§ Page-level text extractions
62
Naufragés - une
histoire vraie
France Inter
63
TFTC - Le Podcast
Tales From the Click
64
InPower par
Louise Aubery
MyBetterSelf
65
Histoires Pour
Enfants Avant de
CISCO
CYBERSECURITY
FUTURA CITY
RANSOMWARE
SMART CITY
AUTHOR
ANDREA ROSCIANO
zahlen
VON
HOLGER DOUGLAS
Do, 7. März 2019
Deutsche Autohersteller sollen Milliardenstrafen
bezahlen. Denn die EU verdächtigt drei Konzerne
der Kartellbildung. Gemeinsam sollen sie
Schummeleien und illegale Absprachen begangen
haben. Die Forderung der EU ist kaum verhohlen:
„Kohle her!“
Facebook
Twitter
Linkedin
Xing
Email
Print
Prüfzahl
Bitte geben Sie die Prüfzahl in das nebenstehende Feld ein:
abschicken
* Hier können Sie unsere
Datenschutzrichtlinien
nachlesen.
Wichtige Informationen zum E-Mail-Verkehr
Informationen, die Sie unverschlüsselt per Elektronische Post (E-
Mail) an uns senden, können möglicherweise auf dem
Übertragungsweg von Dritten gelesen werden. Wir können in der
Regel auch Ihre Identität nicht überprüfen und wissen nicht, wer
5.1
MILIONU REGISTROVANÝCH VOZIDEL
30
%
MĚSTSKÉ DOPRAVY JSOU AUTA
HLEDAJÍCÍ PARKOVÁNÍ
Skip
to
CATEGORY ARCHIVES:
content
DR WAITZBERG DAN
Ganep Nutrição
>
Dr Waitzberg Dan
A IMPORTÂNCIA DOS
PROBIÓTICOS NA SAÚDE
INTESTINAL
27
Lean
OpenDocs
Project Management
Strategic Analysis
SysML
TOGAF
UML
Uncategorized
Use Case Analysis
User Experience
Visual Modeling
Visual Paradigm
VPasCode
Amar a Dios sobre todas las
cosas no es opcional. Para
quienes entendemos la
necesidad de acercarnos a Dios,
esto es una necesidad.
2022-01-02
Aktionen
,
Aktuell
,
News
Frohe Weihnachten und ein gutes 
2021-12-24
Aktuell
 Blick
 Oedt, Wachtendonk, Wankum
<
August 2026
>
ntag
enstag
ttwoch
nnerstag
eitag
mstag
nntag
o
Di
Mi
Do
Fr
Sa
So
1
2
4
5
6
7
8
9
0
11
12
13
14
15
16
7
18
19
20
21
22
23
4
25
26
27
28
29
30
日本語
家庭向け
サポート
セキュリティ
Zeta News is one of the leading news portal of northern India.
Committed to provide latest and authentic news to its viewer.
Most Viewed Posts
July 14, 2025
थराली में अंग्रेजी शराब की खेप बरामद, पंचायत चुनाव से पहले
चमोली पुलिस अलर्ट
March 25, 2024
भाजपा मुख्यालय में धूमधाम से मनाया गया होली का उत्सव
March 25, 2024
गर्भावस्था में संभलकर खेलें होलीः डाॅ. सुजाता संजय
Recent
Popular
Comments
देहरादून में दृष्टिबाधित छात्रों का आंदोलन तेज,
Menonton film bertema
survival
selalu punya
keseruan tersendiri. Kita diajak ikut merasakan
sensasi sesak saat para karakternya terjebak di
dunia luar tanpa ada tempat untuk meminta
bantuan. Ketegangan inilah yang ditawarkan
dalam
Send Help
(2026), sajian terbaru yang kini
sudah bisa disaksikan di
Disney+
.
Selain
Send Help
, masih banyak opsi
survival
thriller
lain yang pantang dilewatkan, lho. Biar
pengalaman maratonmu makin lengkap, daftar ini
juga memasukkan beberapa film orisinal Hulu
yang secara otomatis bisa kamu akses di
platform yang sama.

§ PROBLEM REQUIREMENTS
Restate the data word for word.

§ ANSWER BOX
62
Naufragés - une
histoire vraie
France Inter
63
TFTC - Le Podcast
Tales From the Click
64
InPower par
Louise Aubery
MyBetterSelf
65
Histoires Pour
Enfants Avant de
CISCO
CYBERSECURITY
FUTURA CITY
RANSOMWARE
SMART CITY
AUTHOR
ANDREA ROSCIANO
zahlen
VON
HOLGER DOUGLAS
Do, 7. März 2019
Deutsche Autohersteller sollen Milliardenstrafen
bezahlen. Denn die EU verdächtigt drei Konzerne
der Kartellbildung. Gemeinsam sollen sie
Schummeleien und illegale Absprachen begangen
haben. Die Forderung der EU ist kaum verhohlen:
„Kohle her!“
Facebook
Twitter
Linkedin
Xing
Email
Print
Prüfzahl
Bitte geben Sie die Prüfzahl in das nebenstehende Feld ein:
abschicken
* Hier können Sie unsere
Datenschutzrichtlinien
nachlesen.
Wichtige Informationen zum E-Mail-Verkehr
Informationen, die Sie unverschlüsselt per Elektronische Post (E-
Mail) an uns senden, können möglicherweise auf dem
Übertragungsweg von Dritten gelesen werden. Wir können in der
Regel auch Ihre Identität nicht überprüfen und wissen nicht, wer
5.1
MILIONU REGISTROVANÝCH VOZIDEL
30
%
MĚSTSKÉ DOPRAVY JSOU AUTA
HLEDAJÍCÍ PARKOVÁNÍ
Skip
to
CATEGORY ARCHIVES:
content
DR WAITZBERG DAN
Ganep Nutrição
>
Dr Waitzberg Dan
A IMPORTÂNCIA DOS
PROBIÓTICOS NA SAÚDE
INTESTINAL
27
Lean
OpenDocs
Project Management
Strategic Analysis
SysML
TOGAF
UML
Uncategorized
Use Case Analysis
User Experience
Visual Modeling
Visual Paradigm
VPasCode
Amar a Dios sobre todas las
cosas no es opcional. Para
quienes entendemos la
necesidad de acercarnos a Dios,
esto es una necesidad.
2022-01-02
Aktionen
,
Aktuell
,
News
Frohe Weihnachten und ein gutes 
2021-12-24
Aktuell
 Blick
 Oedt, Wachtendonk, Wankum
<
August 2026
>
ntag
enstag
ttwoch
nnerstag
eitag
mstag
nntag
o
Di
Mi
Do
Fr
Sa
So
1
2
4
5
6
7
8
9
0
11
12
13
14
15
16
7
18
19
20
21
22
23
4
25
26
27
28
29
30
日本語
家庭向け
サポート
セキュリティ
Zeta News is one of the leading news portal of northern India.
Committed to provide latest and authentic news to its viewer.
Most Viewed Posts
July 14, 2025
थराली में अंग्रेजी शराब की खेप बरामद, पंचायत चुनाव से पहले
चमोली पुलिस अलर्ट
March 25, 2024
भाजपा मुख्यालय में धूमधाम से मनाया गया होली का उत्सव
March 25, 2024
गर्भावस्था में संभलकर खेलें होलीः डाॅ. सुजाता संजय
Recent
Popular
Comments
देहरादून में दृष्टिबाधित छात्रों का आंदोलन तेज,
Menonton film bertema
survival
selalu punya
keseruan tersendiri. Kita diajak ikut merasakan
sensasi sesak saat para karakternya terjebak di
dunia luar tanpa ada tempat untuk meminta
bantuan. Ketegangan inilah yang ditawarkan
dalam
Send Help
(2026), sajian terbaru yang kini
sudah bisa disaksikan di
Disney+
.
Selain
Send Help
, masih banyak opsi
survival
thriller
lain yang pantang dilewatkan, lho. Biar
pengalaman maratonmu makin lengkap, daftar ini
juga memasukkan beberapa film orisinal Hulu
yang secara otomatis bisa kamu akses di
platform yang sama.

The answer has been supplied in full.